To evaluate the domains targeted by the S protein-specific GC response after vaccination, we generated recombinant monoclonal antibodies (mAbs) from single-cell sorted S-binding GC B cells (defined by the surface marker phenotype CD19+ CD3– IgDlo CD20hi CD38int CD71+ CXCR5+ lymphocytes) from three of the participants one week after boosting (Extended Data Fig. 2a). Fifteen, five, and seventeen S-binding, clonally distinct mAbs were generated from participants 07, 20 (LN 1), and 22, respectively (Extended Data Table 4). Of the 37 S-binding mAbs, 17 bound RBD, 6 recognized the N-terminal domain, and 3 were cross-reactive with spike proteins from seasonal betacoronavirus OC43; 2 of these mAbs also bound spike from seasonal betacoronavirus HKU1 (Fig. 3a).
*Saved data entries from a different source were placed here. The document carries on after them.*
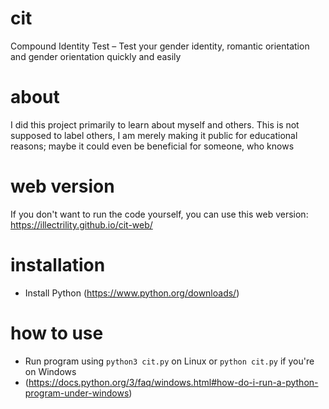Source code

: # cit
Compound Identity Test – Test your gender identity, romantic orientation and gender orientation quickly and easily

# about
I did this project primarily to learn about myself and others. This is not supposed to label others, I am merely making it public for educational reasons; maybe it could even be beneficial for someone, who knows

# web version
If you don't want to run the code yourself, you can use this web version:
https://illectrility.github.io/cit-web/

# installation
- Install Python (https://www.python.org/downloads/)

# how to use
- Run program using `python3 cit.py` on Linux or `python cit.py` if you're on Windows
- (https://docs.python.org/3/faq/windows.html#how-do-i-run-a-python-program-under-windows)
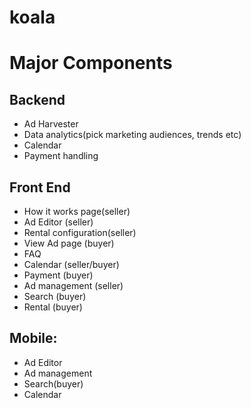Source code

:koala
=========



Major Components
================

Backend
--------
- Ad Harvester
- Data analytics(pick marketing audiences, trends etc)
- Calendar
- Payment handling

Front End
---------

- How it works page(seller)
- Ad Editor (seller)
- Rental configuration(seller)
- View Ad page (buyer)
- FAQ
- Calendar (seller/buyer)
- Payment (buyer)
- Ad management (seller)
- Search (buyer)
- Rental (buyer)

Mobile:
-------
- Ad Editor
- Ad management
- Search(buyer)
- Calendar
Clonal relatives of 14 of 15, 1 of 5, and 12 of 17 of the S-binding mAbs were identified among bulk-sorted total PBs from PBMCs and GC B cells 4 weeks after immunization from participants 07, 20, and 22, respectively (Fig. 3b, Extended Data Figs. 2c, 3a, b, and Extended Data Tables 5, 6). Clones related to S-binding mAbs had significantly increased mutation frequencies in their immunoglobulin heavy chain variable region (IGHV) genes compared to previously published naïve B cells, particularly those related to mAbs that cross-reacted with seasonal betacoronaviruses (Fig. 3c, d).